While Wisconsin looked like the team of destiny and had a solid lead in the second half of the 2015 National Championship game, Duke would not be denied.
The Blue Devils (35-4) defeated Wisconsin 68-63 to win the NCAA Division I Men’s Basketball Championship on Monday night in Indianapolis just two days after the Badgers took down No. 1 overall Kentucky in the Final Four.
Despite foul trouble by center Jahlil Okafor and forward Justise Winslow and trailing by as many as nine points in the second half, Duke won its fifth national championship.
The Blue Devils won with only eight scholarship players, and their bench outscored Wisconsin’s 18-7.
“They showed such grit [Monday] night,” Duke coach Mike Krzyzewski said on CBS. “Our bench was spectacular, and like we said about two months ago, ‘eight is enough,’ eight is enough.”
With their highly touted freshmen of Okafor and Winslow sentenced to the bench for a portion of the game, a couple of rookie guards stepped up: Grayson Allen and Tyus Jones, the Final Four’s Most Outstanding Player award winner.
Allen scored 16 points, 10 in the second half, and Jones scored 23 points, with 19 coming in the second half.
“We were kind of dead in the water,” Krzyzewski said. “We were nine points down, and Grayson just put us on his back, and then once he got us in striking distance, we just said, ‘Tyus, run high ball screens and be you.’ That’s great coaching, I guess.”
Wisconsin lost despite a double-double from Badger forward Frank Kaminsky, who finished with 21 points and 12 rebounds. He was named Naismith College Player of the Year, and was the first player with 20 points and 10 rebounds in both the semifinal and championship game since Carmelo Anthony did it for Syracuse in 2003.
The Badgers shot 33.3 percent from beyond the arc, unlike the 66.7 percent they shot from three in their 85-78 win over Arizona in the Elite Eight. They shot 41.2 percent from deep in their 71-64 win over Kentucky.
“They played great, great defense,” Krzyzewski said. “If we don’t get stops, we don’t win the game.”
The Badgers faced the toughest possible road to the championship after the second round: eighth-seeded Oregon, No. 4 seed North Carolina, No. 2 seed Arizona, overall No. 1 seed Kentucky and another No. 1 seed, Duke.

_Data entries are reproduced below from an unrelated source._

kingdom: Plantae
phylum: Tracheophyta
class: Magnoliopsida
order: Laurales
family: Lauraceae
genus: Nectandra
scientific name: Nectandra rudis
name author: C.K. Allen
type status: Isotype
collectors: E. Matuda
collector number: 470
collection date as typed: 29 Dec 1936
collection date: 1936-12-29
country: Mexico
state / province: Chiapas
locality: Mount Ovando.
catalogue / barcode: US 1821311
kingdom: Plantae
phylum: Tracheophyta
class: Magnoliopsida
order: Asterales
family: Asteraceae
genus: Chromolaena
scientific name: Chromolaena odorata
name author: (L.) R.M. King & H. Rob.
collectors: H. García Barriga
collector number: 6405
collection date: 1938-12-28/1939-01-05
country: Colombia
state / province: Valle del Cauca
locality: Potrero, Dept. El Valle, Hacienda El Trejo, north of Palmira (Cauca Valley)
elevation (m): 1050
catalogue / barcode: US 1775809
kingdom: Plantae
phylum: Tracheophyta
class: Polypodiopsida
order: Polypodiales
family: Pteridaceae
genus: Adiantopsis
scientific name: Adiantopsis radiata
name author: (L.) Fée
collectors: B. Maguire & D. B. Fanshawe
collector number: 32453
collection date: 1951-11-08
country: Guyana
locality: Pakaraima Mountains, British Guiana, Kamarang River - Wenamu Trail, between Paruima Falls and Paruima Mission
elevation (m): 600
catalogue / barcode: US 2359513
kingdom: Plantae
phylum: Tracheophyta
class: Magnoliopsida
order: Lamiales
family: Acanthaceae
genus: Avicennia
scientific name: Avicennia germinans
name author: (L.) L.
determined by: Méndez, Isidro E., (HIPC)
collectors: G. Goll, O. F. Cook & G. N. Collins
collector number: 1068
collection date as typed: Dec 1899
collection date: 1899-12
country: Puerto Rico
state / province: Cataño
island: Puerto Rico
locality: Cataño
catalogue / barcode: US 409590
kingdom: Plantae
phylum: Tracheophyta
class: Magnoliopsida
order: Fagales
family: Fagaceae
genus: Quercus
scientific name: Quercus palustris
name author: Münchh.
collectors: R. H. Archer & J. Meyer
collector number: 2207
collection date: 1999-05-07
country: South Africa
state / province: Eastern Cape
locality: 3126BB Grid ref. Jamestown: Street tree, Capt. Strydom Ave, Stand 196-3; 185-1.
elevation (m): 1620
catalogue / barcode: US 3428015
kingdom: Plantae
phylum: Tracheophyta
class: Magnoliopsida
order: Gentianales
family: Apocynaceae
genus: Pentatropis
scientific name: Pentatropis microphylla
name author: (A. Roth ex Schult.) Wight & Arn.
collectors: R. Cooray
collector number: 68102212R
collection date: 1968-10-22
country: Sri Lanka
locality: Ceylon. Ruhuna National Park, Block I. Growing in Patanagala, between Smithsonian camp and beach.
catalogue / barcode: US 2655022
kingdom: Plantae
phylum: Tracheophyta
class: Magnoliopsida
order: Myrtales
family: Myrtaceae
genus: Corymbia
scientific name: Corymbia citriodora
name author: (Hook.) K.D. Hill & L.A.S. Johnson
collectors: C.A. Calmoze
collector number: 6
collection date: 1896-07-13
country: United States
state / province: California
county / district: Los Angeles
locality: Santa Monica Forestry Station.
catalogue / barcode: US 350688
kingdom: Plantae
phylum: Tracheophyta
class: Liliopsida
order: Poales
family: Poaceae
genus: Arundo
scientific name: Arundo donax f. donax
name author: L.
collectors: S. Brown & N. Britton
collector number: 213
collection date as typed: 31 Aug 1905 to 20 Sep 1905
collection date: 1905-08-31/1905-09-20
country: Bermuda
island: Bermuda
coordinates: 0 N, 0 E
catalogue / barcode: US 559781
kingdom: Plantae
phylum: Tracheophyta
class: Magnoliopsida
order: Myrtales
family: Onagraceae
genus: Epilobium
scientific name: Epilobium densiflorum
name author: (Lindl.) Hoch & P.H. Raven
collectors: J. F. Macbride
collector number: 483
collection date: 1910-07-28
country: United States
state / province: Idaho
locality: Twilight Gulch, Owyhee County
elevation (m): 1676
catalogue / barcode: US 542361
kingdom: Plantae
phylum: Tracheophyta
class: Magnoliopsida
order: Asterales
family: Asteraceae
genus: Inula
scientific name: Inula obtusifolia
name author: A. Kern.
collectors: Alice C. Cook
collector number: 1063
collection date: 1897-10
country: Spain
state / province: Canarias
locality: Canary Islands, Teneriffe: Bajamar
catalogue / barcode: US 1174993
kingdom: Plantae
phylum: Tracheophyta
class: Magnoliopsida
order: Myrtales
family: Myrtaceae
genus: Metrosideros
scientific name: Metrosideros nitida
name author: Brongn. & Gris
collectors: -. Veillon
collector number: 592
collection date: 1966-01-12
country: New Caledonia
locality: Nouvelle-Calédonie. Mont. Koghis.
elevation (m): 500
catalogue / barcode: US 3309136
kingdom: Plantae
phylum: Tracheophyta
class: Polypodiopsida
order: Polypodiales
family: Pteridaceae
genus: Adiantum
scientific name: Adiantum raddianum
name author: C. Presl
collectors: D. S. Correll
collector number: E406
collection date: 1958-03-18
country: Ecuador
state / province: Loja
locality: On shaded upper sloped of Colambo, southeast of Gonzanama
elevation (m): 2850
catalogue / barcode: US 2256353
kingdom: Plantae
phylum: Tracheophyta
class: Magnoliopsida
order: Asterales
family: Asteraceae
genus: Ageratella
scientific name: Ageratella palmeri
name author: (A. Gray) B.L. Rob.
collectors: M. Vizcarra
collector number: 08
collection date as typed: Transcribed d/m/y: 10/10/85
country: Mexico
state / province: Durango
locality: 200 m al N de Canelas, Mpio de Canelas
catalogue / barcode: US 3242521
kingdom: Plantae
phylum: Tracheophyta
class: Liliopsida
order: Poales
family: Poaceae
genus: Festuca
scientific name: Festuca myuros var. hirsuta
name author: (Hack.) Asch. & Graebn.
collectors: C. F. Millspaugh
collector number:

The Badgers’ run was much like Duke’s run in 1991, except for the end result. After UNLV spanked the Blue Devils 103-73 in the 1990 National Championship game, Duke ended the Runnin’ Rebels undefeated season in the 1991 rematch.
“We beat a great team, a great program and one of the best guys in coaching, in Bo Ryan,” Krzyzewski said about Wisconsin and their coach.
The game was tied 31-31 at halftime, the first time the National Championship game has been tied at halftime since 1988. There were five ties and 16 lead changes.
While the Badgers had a nice lead, they just didn’t have enough to finish off a third straight top-two seed in a row, missing seven of their last nine field goals and letting the Blue Devils close the game on a 12-5 run.
“My teammates and my coaching staff, they’ve given me confidence and they believed in me and trusted in me all year, and there’s never been a moment where they doubt me,” Jones said on CBS about his second half.
Duke had some help from the referees but won Krzyzewski’s fifth national title, second only to former UCLA coach John Wooden.
“Man, I love these guys; I love being a part of this program,” Duke captain Quinn Cook said. “It’s been the best four years of my life, a true blessing — and dreams come true and all work pays off, and this is an example.”